The ICE ClusterWare™ platform implements “providers” plugins to help cluster administrators allocate and manage login nodes. The following example uses the simplest provider plugin, virsh, to mark a ClusterWare node as a hypervisor, install the appropriate libvirt packages, allocate a virtual login node on that hypervisor, and deploy the newly created login image to the virtual machine’s local disk.
Create an image that includes the necessary libvirt packages.
Clone the DefaultImage to a new name:
scyld-imgctl -iDefaultImage clone name=HypervisorImage
Tip
Although not necessary, defining the hypervisor node with a memorable name will make organizing the cluster easier and also provide a place to set several variables necessary for persistent image deployment.
Create a boot configuration that uses the new image:
scyld-bootctl -iDefaultBoot clone name=HypervisorBoot image=HypervisorImage
Deploy virsh packages into the new image:
scyld-modimg -iHypervisorImage --deploy deploy/virsh.sh \ --discard-on-error --upload --overwrite
Configure the attributes and naming pool for the login node.
Create an attribute group and include attributes used for deploying the "HypervisorBoot" as a persistent installation on the local disk:
scyld-attribctl create name=hypers scyld-attribctl -ihypers set _boot_config=HypervisorBoot \ _ignition=partitions.butane _bootloader=grub \ _boot_style=disked _disk_root=LABEL=root
Create the “hypers” naming pool and define a node using it:
scyld-clusterctl pools create name=hypers pattern=hyper{} group=hypers
Create the hyper0 hypervisor node:
scyld-nodectl create mac=00:28:50:34:0f:ce \ power_uri=ipmi:///root:password@10.110.10.35 naming_pool=hypers
Deploy that image to hyper0 by rebooting hyper0 and forcing a PXE Boot to start deploying the image:
scyld-nodectl -ihyper0 reboot then power setnext pxe then waitfor up
This command may take several minutes depending on how long it takes hyper0 to boot. During this time, the local disk is partitioned, the image is unpacked onto those partitions, grub is installed, and then hyper0 reboots to the local disk.

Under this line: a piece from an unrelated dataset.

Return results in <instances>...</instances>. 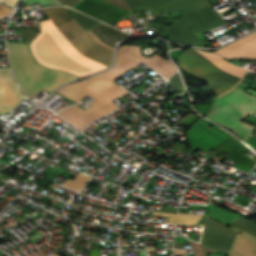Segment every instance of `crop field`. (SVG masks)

Once hyper0 boots, define a provider instance associated with that node and report the resources on that hypervisor.
Create a provider pointing at hyper0:
scyld-clusterctl providers create name=hyper0 type=virsh \ spec=’{“server”: “hyper0”}’

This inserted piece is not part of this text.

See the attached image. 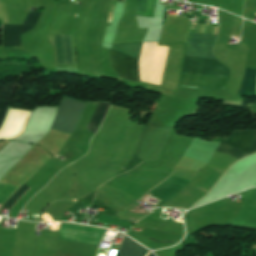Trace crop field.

Report the resources to confirm the connection works:
scyld-clusterctl providers -ihyper0 resources
Create a login node image.
Clone the DefaultImage:
scyld-imgctl -iDefaultImage clone name=LoginImage
Create a boot configuration that uses the new image:
scyld-bootctl -iDefaultBoot clone name=LoginBoot image=LoginImage
Tip
Although this example only clones the DefaultImage, additional libraries and applications may make sense depending on the cluster hardware and expected workloads. This is also the time to configure the image to work with a site-wide identity provider.
Define attributes and naming for the login node(s).
Create an attribute group and naming pool for login nodes:
scyld-attribctl create name=logins scyld-attribctl -ilogins set _boot_config=LoginBoot
Create the logins naming pool:
scyld-clusterctl pools create name=logins pattern=login{:02d} group=logins
Create a virtual machine using the previously defined provider instance.
Allocate a virtual machine (VM) and attach it to the logins naming pool:
scyld-clusterctl providers -ihyper0 alloc --attach logins \ --cpus 4 --memory 8G --disk 20G
Wait for the new login node to boot:
scyld-nodectl -ilogin00 waitfor up
The created virtual machine can be accessed just like any other ClusterWare node.